* WHAT YOU ARE ASKED TO DO
For the entries below, repeat exactly each line starting with the one that contains "- [Accueil](https://homebrewfrance.github.io/)" and going on through the one that contains "- [PlayStation 2](https://homebrewfrance.github.io/docs/ps2/)", and no others.

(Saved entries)
- Opening Delimiter -

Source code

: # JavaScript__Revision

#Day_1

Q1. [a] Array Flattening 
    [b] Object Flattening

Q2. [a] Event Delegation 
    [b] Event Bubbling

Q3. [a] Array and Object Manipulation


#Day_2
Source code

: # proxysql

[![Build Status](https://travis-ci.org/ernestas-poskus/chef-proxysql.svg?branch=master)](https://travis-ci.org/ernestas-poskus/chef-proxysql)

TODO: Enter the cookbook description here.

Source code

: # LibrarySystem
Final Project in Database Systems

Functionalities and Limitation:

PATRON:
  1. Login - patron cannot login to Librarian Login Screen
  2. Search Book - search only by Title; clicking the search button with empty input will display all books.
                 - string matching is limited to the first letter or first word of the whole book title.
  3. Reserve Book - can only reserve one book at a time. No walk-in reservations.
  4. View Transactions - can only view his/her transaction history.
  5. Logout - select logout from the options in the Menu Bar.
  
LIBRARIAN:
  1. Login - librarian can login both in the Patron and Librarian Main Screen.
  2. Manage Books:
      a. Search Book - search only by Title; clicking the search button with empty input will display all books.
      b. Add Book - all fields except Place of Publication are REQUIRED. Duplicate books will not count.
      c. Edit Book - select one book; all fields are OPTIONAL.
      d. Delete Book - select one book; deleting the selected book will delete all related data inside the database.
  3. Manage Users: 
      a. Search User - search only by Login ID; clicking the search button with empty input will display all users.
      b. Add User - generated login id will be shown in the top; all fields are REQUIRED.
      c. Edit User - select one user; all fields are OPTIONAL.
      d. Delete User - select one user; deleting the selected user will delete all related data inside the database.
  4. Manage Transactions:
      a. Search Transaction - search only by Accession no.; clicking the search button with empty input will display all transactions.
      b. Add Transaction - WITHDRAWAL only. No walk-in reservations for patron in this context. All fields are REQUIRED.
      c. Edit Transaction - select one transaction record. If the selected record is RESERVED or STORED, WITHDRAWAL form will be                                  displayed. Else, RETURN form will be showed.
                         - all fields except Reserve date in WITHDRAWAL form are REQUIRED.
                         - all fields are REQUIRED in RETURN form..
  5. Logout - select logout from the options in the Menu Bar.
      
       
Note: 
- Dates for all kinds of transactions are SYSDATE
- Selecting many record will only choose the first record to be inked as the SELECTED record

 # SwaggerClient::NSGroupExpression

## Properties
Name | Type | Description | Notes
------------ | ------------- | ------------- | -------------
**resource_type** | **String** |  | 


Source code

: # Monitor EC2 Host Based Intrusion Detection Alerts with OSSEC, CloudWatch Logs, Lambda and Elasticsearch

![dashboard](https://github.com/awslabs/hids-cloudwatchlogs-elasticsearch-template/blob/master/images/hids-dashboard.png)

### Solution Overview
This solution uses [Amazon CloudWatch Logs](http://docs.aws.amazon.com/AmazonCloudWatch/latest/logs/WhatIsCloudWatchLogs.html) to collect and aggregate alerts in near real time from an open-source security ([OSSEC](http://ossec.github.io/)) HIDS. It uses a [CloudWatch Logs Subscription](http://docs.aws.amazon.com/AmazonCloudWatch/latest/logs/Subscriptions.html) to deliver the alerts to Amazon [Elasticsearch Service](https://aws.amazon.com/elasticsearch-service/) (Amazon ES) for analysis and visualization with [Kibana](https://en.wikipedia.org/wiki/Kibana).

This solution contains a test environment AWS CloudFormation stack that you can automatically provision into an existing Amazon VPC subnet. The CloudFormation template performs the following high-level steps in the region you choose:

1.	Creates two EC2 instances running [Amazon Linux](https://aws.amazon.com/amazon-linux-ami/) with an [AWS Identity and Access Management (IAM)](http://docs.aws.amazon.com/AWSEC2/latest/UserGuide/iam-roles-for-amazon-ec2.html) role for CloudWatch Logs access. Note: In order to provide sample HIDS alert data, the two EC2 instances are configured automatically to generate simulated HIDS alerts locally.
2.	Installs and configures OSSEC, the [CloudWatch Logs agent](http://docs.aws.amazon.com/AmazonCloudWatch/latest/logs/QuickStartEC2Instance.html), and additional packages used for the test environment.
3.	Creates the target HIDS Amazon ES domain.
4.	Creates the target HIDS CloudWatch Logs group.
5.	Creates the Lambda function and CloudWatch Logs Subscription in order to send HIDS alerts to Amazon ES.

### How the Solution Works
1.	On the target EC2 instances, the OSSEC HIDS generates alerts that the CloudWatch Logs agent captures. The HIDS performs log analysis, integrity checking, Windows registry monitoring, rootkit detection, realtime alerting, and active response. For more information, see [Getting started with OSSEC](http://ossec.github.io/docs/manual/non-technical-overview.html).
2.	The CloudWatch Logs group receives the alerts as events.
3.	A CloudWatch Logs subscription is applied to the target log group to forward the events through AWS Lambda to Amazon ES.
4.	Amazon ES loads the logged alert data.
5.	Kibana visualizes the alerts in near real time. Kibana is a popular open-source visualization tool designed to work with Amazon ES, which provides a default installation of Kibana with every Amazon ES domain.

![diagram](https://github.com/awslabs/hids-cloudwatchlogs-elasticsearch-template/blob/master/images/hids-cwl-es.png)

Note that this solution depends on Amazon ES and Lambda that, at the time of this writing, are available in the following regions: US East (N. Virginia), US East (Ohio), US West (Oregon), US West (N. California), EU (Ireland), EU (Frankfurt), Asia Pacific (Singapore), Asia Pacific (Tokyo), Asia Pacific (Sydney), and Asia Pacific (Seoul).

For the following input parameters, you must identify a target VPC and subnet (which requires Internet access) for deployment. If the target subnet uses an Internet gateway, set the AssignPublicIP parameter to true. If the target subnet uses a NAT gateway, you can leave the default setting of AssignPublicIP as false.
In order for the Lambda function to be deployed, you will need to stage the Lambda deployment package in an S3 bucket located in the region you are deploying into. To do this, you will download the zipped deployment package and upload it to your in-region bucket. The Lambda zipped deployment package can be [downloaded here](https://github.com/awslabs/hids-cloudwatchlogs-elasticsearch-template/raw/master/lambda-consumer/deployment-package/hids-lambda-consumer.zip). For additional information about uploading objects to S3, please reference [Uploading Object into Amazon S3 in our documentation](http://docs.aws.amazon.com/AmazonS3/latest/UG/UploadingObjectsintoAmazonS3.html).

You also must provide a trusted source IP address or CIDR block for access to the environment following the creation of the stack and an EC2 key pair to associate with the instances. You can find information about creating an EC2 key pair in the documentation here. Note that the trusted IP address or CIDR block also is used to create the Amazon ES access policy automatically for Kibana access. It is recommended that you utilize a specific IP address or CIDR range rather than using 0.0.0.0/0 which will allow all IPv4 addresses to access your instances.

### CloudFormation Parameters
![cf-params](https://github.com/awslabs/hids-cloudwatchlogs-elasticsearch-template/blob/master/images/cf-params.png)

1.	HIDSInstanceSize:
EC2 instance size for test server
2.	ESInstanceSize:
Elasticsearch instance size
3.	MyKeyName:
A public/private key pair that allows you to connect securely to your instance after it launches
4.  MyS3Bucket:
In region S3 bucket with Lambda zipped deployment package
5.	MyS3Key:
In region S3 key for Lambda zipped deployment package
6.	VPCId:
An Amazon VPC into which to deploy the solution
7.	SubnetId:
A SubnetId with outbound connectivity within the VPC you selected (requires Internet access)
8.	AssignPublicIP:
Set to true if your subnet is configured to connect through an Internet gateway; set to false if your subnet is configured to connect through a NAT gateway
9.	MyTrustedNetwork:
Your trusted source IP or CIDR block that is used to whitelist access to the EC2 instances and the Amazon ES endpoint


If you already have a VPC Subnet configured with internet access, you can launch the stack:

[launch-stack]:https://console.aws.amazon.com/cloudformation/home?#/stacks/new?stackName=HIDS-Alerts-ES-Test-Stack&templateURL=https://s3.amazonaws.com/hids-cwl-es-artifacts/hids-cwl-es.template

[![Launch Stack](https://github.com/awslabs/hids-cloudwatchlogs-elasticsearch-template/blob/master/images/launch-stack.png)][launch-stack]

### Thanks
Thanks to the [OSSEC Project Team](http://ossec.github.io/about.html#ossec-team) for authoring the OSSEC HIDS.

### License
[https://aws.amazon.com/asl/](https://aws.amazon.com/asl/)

- Closing Delimiter -
- Opening Delimiter -

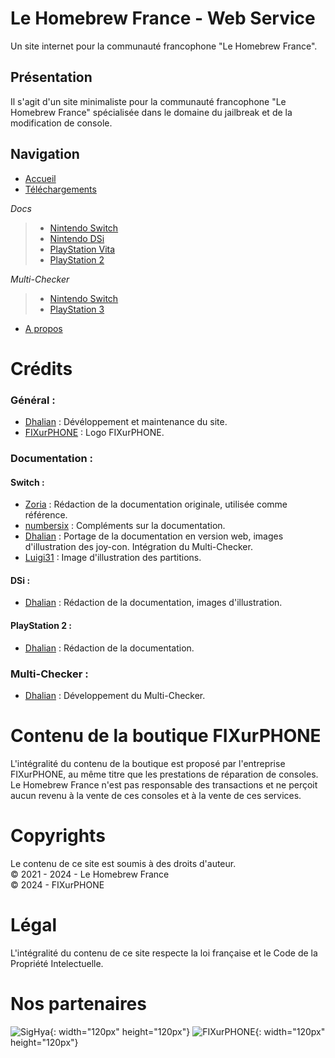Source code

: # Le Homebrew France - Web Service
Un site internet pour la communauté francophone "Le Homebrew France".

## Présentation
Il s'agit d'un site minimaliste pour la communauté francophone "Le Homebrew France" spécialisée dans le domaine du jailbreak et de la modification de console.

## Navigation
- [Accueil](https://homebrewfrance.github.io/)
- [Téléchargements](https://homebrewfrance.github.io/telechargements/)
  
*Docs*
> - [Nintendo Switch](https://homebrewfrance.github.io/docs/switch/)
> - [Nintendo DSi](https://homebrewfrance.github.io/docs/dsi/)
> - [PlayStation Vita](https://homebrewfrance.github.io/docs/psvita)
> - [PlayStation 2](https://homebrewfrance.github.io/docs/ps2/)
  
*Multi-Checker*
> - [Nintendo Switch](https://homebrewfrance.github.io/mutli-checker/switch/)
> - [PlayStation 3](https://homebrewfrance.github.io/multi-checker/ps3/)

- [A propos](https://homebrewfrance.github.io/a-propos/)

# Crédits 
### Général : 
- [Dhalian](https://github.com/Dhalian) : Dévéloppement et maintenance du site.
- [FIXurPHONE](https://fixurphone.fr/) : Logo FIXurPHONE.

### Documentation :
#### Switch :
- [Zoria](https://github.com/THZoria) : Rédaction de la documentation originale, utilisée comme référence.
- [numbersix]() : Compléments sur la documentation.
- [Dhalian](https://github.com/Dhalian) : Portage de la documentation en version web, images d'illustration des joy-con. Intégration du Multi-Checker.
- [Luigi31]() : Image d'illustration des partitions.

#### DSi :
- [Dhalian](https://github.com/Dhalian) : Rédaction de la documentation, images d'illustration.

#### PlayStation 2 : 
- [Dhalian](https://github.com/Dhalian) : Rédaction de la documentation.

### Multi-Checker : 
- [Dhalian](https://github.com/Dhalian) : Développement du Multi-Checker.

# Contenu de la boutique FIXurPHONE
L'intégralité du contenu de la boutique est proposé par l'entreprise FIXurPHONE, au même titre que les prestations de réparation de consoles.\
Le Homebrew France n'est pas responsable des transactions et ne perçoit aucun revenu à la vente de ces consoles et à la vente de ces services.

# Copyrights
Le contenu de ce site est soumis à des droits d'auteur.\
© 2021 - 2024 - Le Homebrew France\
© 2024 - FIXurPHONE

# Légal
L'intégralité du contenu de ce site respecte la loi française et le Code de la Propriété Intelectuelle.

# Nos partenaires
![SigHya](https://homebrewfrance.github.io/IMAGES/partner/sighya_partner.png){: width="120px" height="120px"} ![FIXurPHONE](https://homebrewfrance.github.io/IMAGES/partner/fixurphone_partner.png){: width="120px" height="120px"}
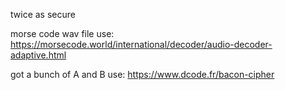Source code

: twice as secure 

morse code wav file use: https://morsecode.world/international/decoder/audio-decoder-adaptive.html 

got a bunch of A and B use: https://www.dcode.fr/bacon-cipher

- Closing Delimiter -

* FINAL ANSWER
- [Accueil](https://homebrewfrance.github.io/)
- [Téléchargements](https://homebrewfrance.github.io/telechargements/)
  
*Docs*
> - [Nintendo Switch](https://homebrewfrance.github.io/docs/switch/)
> - [Nintendo DSi](https://homebrewfrance.github.io/docs/dsi/)
> - [PlayStation Vita](https://homebrewfrance.github.io/docs/psvita)
> - [PlayStation 2](https://homebrewfrance.github.io/docs/ps2/)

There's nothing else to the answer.